In Java it is very easy to serialize objects. In C++ it is only safe(?) to memcpy objects as long as they are like C structs (no polymorpism).
Java is an interpreted language (or more recently, as Billy comments, JIT compiled), so it has no choice but to carry around metadata baggage of every data type in the program at run time. Between the interpreter, VM, optional compiler and metadata overheads, Java programs need a lot of memory. C++ is a compiled language, where many of the decision Java makes are made once at compile time, and the metadata isn't around for interpretation to guide serialisation at run-time. In general, the metadata isn't exposed even at compile time, probably because different compiler vendors model the program quite differently, and they haven't collectively negotiated a suitable representation. It's also considerable work. Bjarne Stroustrup has some papers on how to expose such information, but it's not even planned for C++0x. Meanwhile, with a little manual markup C++ programs can serialise objects - see boost for a good implementation.
In Java, I can initialize data members inline, in the class. In C++ it is a compile error.
Each C++ constructor provides a complete, independent view of how the object will be initialised. If worthwhile, common construction steps can be factored into a support routine, but the call to that is still visible in the constructor. Having to inspect various assignments scattered through the class would delocalise that, though it can certainly be convenient. Much of a muchness here, I'd hazard.

→ TASKS AND EXERCISES:
1 - Repeat word for word everything in the Java and C++ passage from "Each C++ constructor" down to "here, I'd hazard.".
2 - Shorten the paragraph of the Java and C++ passage that begins "Each C++ constructor provides", keeping its main facts.
Work from the Java and C++ passage alone, with no outside sources.

[Raw records]
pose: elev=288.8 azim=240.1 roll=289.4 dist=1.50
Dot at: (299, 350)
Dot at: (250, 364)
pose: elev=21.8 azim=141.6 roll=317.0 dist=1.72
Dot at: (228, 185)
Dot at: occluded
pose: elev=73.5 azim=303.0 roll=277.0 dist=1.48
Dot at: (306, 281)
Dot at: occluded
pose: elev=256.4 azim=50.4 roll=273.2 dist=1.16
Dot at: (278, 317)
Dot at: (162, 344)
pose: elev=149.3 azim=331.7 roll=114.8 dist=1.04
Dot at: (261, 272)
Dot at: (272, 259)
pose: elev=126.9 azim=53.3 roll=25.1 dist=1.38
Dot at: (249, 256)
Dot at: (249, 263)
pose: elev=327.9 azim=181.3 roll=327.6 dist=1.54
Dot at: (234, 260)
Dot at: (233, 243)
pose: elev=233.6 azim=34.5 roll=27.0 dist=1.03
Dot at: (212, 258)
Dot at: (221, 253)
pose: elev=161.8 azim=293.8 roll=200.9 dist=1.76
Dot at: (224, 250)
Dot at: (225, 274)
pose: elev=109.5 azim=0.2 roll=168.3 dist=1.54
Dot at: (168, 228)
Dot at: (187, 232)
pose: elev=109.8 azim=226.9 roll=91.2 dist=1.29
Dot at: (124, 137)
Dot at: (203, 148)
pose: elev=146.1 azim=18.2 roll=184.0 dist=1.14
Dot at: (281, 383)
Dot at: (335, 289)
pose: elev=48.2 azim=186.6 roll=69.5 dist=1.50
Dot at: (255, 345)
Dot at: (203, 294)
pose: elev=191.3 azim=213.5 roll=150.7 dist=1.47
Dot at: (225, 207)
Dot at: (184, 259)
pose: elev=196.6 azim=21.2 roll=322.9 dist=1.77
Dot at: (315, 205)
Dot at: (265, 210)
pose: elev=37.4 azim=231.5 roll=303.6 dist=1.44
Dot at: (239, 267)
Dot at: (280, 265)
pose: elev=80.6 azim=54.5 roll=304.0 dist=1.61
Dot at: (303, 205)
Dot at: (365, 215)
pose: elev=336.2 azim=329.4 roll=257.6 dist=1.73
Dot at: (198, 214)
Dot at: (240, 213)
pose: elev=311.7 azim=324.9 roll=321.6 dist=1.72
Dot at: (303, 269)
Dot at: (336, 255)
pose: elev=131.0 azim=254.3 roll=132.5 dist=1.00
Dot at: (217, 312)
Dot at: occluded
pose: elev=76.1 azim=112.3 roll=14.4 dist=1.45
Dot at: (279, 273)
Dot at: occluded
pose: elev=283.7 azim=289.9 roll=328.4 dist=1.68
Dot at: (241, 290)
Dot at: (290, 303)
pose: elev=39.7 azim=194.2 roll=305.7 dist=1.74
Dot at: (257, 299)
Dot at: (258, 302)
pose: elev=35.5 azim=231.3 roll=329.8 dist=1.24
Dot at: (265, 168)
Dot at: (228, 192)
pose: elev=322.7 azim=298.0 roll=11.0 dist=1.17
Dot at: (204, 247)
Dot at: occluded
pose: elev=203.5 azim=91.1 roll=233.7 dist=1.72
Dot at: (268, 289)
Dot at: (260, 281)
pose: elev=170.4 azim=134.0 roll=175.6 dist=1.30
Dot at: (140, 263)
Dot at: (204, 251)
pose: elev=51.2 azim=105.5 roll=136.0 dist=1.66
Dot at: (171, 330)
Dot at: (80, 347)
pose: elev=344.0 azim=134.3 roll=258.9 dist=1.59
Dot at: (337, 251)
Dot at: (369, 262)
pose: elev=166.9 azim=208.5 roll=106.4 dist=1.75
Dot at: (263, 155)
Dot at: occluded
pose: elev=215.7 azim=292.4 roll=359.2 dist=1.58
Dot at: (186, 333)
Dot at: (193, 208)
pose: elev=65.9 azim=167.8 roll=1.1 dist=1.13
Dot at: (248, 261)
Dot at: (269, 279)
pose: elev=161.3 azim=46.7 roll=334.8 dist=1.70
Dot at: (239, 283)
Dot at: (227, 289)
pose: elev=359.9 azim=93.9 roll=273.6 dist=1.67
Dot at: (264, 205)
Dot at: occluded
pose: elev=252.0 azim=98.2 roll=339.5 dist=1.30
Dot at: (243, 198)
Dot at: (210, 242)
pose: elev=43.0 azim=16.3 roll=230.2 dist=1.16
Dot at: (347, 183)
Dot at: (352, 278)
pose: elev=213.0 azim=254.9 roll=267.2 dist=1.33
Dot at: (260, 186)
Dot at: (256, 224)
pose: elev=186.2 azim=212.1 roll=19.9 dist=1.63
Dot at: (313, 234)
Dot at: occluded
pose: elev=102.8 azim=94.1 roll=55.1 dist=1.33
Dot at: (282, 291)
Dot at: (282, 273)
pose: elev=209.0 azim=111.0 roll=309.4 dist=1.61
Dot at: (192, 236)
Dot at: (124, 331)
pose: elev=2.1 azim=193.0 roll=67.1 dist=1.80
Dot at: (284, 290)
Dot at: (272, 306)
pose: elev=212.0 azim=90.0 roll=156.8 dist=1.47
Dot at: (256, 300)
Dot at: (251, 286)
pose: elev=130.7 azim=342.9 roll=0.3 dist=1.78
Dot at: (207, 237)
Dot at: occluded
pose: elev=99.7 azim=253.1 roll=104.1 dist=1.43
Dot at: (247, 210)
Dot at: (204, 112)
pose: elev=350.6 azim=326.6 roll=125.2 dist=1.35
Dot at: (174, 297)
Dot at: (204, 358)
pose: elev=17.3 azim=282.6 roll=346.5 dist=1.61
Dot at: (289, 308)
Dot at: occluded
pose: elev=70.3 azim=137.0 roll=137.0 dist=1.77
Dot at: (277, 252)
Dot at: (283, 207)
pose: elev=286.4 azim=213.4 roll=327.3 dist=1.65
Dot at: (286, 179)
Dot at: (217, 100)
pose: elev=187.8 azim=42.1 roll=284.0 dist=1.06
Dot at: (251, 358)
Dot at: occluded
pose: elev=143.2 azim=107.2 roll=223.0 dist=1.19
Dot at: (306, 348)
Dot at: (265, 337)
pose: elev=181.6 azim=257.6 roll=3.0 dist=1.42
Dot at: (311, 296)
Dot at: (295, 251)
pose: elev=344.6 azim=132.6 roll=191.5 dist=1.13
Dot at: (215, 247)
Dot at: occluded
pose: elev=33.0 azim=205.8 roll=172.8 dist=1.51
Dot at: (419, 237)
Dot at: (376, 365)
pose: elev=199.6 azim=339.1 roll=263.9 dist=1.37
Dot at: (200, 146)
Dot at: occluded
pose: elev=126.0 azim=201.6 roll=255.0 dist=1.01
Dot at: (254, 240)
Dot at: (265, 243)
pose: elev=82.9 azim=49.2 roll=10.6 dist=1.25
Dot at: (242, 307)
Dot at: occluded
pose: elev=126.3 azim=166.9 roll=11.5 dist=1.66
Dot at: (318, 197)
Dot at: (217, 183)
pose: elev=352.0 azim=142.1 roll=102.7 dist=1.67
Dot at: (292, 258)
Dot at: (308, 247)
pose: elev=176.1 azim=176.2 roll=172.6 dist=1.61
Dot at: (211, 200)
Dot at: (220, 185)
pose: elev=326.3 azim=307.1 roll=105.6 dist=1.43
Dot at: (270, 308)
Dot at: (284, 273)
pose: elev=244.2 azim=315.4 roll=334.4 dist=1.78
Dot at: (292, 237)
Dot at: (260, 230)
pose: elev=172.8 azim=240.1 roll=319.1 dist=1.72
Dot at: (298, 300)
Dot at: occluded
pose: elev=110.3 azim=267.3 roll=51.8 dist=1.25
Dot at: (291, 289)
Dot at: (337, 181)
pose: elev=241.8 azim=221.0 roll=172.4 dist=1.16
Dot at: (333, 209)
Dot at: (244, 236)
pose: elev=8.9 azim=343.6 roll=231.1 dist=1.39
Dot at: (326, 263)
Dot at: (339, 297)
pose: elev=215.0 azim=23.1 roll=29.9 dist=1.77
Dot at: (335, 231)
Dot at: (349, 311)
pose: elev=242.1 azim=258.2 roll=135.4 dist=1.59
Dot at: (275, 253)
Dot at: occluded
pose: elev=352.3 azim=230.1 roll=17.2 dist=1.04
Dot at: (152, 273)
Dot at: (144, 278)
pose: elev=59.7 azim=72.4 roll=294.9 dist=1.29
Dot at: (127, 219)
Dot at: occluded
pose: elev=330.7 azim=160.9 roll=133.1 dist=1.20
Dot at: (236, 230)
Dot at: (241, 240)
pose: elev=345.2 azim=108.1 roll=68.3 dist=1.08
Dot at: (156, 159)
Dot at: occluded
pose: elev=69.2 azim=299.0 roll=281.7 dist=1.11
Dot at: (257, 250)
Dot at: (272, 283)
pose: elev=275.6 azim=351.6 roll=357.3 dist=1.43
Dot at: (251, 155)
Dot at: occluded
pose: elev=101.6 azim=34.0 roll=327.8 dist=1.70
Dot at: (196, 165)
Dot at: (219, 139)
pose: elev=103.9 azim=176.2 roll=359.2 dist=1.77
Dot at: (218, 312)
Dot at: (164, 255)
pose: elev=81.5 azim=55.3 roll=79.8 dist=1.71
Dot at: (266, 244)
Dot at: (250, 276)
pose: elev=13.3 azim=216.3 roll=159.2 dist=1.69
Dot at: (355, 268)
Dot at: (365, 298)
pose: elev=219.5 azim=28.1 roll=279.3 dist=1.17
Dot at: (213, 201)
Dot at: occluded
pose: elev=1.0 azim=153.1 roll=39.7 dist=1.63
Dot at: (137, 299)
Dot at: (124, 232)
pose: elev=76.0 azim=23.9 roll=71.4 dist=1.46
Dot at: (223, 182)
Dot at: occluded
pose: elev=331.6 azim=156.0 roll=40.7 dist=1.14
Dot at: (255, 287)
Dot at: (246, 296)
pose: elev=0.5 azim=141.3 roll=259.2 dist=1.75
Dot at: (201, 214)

→ ANSWERS TO EACH TASK:
1 -
Each C++ constructor provides a complete, independent view of how the object will be initialised. If worthwhile, common construction steps can be factored into a support routine, but the call to that is still visible in the constructor. Having to inspect various assignments scattered through the class would delocalise that, though it can certainly be convenient. Much of a muchness here, I'd hazard.

2 - Every C++ constructor gives a complete, independent view of how the object is initialized. Shared construction steps can be moved into a support routine, but the call to it stays visible in the constructor. Scattering assignments through the class would delocalize this, though it can be convenient. The writer judges the two approaches roughly equal.